§ TASK TO CARRY OUT
In the records below, find the lines that include the string "pixels" and report how many there are, nothing else.

[Opening PROVIDED DATA section]

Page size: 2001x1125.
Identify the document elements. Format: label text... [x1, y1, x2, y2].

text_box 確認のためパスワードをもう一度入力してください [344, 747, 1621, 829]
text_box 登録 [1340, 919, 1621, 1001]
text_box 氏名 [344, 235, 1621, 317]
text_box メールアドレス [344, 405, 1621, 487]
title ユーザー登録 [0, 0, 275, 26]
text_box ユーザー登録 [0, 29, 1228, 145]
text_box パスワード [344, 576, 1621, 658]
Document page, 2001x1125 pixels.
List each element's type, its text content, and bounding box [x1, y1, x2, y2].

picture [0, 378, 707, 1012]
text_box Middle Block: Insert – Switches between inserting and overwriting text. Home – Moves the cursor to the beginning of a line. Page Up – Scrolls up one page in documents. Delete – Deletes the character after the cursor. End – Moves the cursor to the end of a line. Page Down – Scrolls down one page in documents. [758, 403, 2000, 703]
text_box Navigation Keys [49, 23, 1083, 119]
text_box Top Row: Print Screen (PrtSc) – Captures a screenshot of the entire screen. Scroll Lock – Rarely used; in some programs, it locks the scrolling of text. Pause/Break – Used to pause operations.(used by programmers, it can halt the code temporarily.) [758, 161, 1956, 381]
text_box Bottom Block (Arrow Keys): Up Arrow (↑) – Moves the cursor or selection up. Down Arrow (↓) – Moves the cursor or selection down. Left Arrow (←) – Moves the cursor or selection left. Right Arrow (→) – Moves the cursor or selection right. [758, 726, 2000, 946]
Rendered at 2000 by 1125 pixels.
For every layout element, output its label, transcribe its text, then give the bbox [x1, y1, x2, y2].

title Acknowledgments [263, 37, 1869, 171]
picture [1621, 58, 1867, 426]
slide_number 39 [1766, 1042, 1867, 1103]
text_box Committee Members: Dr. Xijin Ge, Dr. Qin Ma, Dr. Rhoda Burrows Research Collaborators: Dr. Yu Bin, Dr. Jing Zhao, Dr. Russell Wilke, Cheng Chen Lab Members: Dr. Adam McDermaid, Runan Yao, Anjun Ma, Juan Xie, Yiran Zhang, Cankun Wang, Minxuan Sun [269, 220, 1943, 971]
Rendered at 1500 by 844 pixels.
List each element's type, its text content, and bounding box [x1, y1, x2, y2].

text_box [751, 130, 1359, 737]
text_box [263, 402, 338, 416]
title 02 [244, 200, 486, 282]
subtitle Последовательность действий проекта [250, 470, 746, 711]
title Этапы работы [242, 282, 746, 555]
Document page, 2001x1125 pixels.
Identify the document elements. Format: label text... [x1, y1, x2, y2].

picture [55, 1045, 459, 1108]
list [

[Closing PROVIDED DATA section]

§ TASK ANSWER
4